In the lines below, look for "Ocelot". Copy each line where it appears.

*Extracted records*
——

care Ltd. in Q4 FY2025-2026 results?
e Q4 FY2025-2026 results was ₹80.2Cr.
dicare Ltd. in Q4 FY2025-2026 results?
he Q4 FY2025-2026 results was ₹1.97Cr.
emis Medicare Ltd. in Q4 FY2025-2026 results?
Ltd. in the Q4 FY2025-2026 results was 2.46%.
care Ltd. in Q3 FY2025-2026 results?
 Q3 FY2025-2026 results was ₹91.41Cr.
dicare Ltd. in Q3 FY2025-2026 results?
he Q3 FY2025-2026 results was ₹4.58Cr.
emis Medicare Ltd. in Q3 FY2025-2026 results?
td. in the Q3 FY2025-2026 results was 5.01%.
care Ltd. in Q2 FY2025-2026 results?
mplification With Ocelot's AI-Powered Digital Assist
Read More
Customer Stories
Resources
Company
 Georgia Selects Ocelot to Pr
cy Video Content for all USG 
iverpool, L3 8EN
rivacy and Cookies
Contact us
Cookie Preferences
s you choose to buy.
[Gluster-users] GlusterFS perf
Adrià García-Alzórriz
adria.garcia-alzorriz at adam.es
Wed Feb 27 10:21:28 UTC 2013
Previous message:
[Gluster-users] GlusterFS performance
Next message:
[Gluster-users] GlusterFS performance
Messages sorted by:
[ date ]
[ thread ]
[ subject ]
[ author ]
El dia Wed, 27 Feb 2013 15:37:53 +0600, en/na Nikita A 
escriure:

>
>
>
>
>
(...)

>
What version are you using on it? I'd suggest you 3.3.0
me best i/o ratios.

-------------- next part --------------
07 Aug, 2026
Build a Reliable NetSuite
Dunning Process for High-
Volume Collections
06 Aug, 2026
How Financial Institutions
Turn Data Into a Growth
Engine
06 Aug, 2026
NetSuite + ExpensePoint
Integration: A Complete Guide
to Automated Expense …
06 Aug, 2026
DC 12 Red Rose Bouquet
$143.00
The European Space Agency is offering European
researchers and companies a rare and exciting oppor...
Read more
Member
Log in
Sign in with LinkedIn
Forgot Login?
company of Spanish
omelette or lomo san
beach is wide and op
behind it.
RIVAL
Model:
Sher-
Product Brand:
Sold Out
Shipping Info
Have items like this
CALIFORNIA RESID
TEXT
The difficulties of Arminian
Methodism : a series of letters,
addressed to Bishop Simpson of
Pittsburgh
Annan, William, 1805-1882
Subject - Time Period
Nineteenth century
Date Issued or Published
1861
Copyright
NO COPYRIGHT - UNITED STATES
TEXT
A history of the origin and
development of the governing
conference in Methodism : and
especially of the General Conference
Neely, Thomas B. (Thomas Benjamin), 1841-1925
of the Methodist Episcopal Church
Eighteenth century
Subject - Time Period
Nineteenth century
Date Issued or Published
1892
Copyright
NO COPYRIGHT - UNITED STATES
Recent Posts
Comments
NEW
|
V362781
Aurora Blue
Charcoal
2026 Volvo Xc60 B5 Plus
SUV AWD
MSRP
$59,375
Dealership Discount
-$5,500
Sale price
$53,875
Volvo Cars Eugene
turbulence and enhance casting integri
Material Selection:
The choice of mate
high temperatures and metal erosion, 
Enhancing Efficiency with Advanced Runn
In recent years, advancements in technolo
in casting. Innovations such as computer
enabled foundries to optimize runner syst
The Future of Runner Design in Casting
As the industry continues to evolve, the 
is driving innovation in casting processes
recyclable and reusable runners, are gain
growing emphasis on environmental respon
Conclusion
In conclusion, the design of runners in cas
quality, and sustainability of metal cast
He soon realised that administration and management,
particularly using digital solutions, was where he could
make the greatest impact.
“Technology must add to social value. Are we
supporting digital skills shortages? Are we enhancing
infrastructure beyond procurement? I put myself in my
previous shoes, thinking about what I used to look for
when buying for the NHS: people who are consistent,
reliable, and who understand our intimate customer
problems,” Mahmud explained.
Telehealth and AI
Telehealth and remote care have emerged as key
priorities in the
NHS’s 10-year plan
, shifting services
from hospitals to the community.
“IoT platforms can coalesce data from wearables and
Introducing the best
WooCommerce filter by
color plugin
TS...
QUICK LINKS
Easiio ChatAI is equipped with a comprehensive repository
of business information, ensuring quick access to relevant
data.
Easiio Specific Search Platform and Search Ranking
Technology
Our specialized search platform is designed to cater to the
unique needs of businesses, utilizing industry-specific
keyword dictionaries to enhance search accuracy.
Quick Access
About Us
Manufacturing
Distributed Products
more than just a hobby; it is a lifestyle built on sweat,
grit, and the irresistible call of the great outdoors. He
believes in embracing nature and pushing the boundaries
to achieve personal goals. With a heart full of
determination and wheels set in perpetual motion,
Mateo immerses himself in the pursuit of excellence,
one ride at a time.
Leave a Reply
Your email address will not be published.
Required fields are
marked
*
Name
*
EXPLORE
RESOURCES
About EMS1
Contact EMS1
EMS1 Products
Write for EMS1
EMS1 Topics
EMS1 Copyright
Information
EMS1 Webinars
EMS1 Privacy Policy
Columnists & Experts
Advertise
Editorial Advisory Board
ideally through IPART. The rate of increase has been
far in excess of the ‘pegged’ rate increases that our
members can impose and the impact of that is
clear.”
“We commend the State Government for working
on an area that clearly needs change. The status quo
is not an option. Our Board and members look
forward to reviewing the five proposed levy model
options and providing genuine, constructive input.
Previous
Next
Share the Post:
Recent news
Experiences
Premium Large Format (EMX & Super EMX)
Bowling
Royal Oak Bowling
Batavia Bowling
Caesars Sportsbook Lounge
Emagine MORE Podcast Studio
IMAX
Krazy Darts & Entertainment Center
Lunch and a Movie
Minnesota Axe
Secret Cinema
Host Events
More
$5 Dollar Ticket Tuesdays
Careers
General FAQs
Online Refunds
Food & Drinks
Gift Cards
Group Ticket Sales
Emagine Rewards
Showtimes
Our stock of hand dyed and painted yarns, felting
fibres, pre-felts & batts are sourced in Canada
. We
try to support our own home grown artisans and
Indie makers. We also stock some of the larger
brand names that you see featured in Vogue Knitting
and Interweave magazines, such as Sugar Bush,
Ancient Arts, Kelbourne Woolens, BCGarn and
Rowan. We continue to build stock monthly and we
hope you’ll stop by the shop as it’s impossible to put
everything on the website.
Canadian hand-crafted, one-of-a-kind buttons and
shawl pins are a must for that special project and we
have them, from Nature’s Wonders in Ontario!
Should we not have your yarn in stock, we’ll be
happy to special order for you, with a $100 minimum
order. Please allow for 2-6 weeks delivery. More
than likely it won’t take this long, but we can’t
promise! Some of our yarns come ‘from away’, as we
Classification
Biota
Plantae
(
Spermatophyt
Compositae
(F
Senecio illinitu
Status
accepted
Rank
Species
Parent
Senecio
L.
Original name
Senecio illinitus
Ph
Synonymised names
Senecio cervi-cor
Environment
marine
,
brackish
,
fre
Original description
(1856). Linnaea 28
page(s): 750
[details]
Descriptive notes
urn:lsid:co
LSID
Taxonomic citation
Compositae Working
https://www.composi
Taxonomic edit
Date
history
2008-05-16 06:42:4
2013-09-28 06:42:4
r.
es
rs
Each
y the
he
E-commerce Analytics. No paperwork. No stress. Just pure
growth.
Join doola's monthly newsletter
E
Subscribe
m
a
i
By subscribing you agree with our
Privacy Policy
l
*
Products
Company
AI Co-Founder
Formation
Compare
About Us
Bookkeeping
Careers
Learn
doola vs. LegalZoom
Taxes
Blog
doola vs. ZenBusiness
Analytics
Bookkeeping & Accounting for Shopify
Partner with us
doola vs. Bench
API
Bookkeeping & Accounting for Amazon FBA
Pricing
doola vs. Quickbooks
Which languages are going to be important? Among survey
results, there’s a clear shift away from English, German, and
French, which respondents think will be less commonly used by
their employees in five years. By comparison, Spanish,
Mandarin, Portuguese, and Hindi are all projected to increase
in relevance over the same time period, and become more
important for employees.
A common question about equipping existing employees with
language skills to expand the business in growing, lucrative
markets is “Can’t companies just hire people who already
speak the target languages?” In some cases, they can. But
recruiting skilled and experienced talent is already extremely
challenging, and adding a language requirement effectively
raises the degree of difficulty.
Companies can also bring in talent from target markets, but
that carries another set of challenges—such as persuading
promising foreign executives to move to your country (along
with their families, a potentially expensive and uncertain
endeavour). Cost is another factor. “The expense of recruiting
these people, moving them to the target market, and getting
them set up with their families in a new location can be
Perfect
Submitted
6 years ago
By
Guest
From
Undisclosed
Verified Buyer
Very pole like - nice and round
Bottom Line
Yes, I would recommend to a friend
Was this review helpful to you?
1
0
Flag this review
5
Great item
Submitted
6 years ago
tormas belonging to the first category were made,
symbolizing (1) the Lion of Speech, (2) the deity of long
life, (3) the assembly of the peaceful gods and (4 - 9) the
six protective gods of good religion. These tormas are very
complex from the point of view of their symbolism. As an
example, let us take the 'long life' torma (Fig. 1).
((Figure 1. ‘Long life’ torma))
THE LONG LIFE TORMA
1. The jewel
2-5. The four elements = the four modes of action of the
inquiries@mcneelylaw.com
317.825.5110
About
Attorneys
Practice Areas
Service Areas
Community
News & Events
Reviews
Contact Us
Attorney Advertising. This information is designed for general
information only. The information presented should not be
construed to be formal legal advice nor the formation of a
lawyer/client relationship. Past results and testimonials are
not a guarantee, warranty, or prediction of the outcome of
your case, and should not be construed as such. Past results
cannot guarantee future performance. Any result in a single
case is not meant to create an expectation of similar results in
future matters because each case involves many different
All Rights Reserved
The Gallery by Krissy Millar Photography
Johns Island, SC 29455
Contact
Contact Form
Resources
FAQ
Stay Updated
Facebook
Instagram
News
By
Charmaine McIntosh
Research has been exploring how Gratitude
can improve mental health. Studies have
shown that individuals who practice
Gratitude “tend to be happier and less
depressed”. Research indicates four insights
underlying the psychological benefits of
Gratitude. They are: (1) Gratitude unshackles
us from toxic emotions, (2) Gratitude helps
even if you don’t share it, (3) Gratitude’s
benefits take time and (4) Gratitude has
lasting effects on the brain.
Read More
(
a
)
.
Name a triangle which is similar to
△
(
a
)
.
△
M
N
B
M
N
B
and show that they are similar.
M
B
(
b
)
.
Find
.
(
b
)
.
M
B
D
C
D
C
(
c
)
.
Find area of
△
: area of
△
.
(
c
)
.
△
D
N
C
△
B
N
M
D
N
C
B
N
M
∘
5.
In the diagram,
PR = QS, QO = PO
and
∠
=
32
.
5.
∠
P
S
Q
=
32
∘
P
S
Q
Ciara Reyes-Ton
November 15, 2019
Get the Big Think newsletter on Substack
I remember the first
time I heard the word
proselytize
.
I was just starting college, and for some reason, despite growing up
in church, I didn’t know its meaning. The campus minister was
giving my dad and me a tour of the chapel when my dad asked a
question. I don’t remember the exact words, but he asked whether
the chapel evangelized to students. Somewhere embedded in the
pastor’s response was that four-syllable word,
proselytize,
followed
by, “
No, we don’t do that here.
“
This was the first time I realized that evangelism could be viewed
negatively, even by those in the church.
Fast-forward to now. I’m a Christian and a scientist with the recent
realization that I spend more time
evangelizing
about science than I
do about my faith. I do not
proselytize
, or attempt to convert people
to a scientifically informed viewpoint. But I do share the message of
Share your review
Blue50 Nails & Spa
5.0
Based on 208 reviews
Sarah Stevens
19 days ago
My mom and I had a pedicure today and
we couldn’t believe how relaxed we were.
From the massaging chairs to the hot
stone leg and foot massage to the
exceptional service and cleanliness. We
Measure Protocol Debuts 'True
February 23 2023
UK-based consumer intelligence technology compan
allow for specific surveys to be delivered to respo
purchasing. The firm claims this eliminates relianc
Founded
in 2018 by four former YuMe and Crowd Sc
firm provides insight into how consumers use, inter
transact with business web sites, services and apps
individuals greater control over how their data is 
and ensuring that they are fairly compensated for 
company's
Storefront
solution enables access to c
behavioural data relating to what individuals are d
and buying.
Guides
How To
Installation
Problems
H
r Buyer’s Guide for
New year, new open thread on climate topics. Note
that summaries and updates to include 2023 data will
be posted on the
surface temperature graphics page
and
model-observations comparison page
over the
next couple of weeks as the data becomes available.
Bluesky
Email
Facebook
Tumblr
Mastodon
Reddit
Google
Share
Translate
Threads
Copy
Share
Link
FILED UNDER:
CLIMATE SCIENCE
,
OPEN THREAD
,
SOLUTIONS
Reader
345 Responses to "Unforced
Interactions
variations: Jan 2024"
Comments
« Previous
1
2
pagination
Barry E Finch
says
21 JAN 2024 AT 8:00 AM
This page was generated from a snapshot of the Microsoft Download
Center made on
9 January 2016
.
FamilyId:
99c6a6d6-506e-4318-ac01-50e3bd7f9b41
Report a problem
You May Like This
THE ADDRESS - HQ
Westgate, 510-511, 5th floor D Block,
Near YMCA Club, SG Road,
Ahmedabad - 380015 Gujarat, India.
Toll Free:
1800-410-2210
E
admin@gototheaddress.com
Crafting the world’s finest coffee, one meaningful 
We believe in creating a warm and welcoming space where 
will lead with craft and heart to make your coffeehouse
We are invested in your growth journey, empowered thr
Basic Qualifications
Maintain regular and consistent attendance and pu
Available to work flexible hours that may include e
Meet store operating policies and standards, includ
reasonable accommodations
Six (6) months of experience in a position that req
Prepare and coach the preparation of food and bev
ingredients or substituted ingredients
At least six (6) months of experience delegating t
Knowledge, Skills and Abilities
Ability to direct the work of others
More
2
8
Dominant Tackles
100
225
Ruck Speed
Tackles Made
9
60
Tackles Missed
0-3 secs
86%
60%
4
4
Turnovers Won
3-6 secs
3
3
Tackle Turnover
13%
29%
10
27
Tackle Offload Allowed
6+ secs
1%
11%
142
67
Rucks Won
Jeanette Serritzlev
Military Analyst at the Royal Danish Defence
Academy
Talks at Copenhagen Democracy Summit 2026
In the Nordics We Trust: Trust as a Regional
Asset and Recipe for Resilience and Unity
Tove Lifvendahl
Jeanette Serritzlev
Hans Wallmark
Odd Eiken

——

*ANSWER TO THIS EXERCISE*
mplification With Ocelot's AI-Powered Digital Assist
 Georgia Selects Ocelot to Pr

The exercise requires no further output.